The first commercially available speech device "is slated for the middle of 2008, designed specifically for people with ALS or diseases that have similar types of effects," Callahan said in an interview from his office in Champaign, Illinois, where he and Coleman co-founded the Ambient Corporation three years ago to research and market the Audeo. Both men are now 25.
"If development goes well, it should give them a full vocabulary, their ability to speak," Callahan said.
ALS -- amyotrophic lateral sclerosis, or Lou Gehrig's disease -- can rob people of their physical motor control and ability to produce speech. So can some other diseases, as well as traumatic brain injury, cerebral palsy, stroke and certain spinal cord injuries. Callahan and Coleman are anxious to help people with such conditions.
In fact, Callahan said, "our goal is to make [the Audeo] affordable to people who may or may not have health insurance, because we want the technology to get to everyone -- so it will be priced accordingly."
"The technology is not finished, so the communication we can give them is limited but extremely useful where there are no other options," he said.
The Audeo uses sensors located in a neckband worn by the user to detect electrical impulses in the vocal cords and relay them to a nearby computer that converts the signals to speech. But users need not fear that the device can read their minds, Callahan said.
"It's a step above thinking and a step below actually speaking, so you have to want to say it," he explained. "If you don't want to say it, we have no signal to detect and nothing is able to be communicated. But if person does actually want to say it, we're able to capture the instruction signal that your brain sends."
Existing communication devices for severely disabled people generally require them to select a button or word on a computer screen, or use a head-tracking or eye-tracking system to move a cursor on the screen. Some people are unable to do even these things, said Callahan, "so we're trying to provide a more efficient way to input thoughts into a computer."
He estimates that some 3 million people in the United States and 60 million people worldwide could benefit from this technology. "We've gotten a large amount of interest from countries all over the world, from people who have different diseases and disabilities," Callahan said. "Our first roll-out will be targeted toward English speakers, but we have the technology to cross the language barrier and to enable people to speak in other languages."
One goal, he said, is to "build a community of people; we want to connect all the people that need these types of devices, so they can talk with each other."

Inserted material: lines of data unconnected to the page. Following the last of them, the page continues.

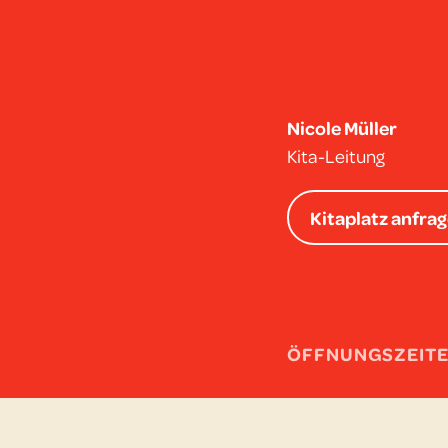
Nicole Müller
Kita-Leitung
Kitaplatz anfrag
ÖFFNUNGSZEIT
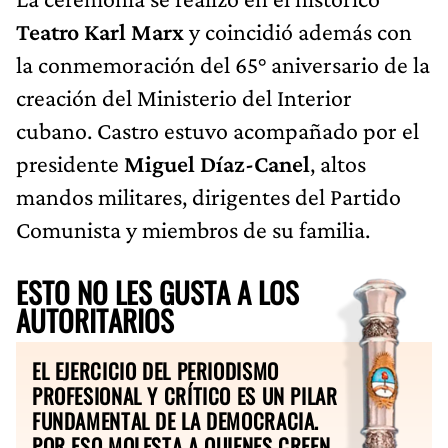
Teatro Karl Marx
y coincidió además con
la conmemoración del 65° aniversario de la
creación del Ministerio del Interior
cubano. Castro estuvo acompañado por el
presidente
Miguel Díaz-Canel
, altos
mandos militares, dirigentes del Partido
Comunista y miembros de su familia.
ESTO NO LES GUSTA A LOS
AUTORITARIOS
EL EJERCICIO DEL PERIODISMO
PROFESIONAL Y CRÍTICO ES UN PILAR
FUNDAMENTAL DE LA DEMOCRACIA.
POR ESO MOLESTA A QUIENES CREEN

He and Coleman started investigating the technology as engineering students at the University of Illinois Champaign-Urbana, and they have won numerous awards for their work. Testing is being done at the Rehabilitation Institute of Chicago and other institutions. They also hope to find mainstream commercial uses for the technology such as silent cell-phone communication. Their work has been self-financed to date, but now they are planning to seek venture capital.
Callahan recalled one man with cerebral palsy who communicated by touching a computer screen with a pointer mounted to his head. Callahan fitted him with an Audeo speech device and urged him to say the word "yes." On the computer screen, the man said he never had spoken before. "In a short amount of time, we had him saying single words and then moving into phrases, and that was the first time he had had a seminatural experience of actually speaking," said Callahan. The man, who had been born with cerebral palsy, was in his mid-60s.
"It doesn't take a big stretch of the imagination to see why we're doing this -- if you think what your life would be like if you couldn't say anything for the rest of it," Callahan said. "Knowing that any one of us could be in that situation and that there are already people in that situation, that's just a huge motivation."
No date has been set for the commercial production of the wheelchair, Callahan said, but he hopes to license it to a wheelchair manufacturer in the future.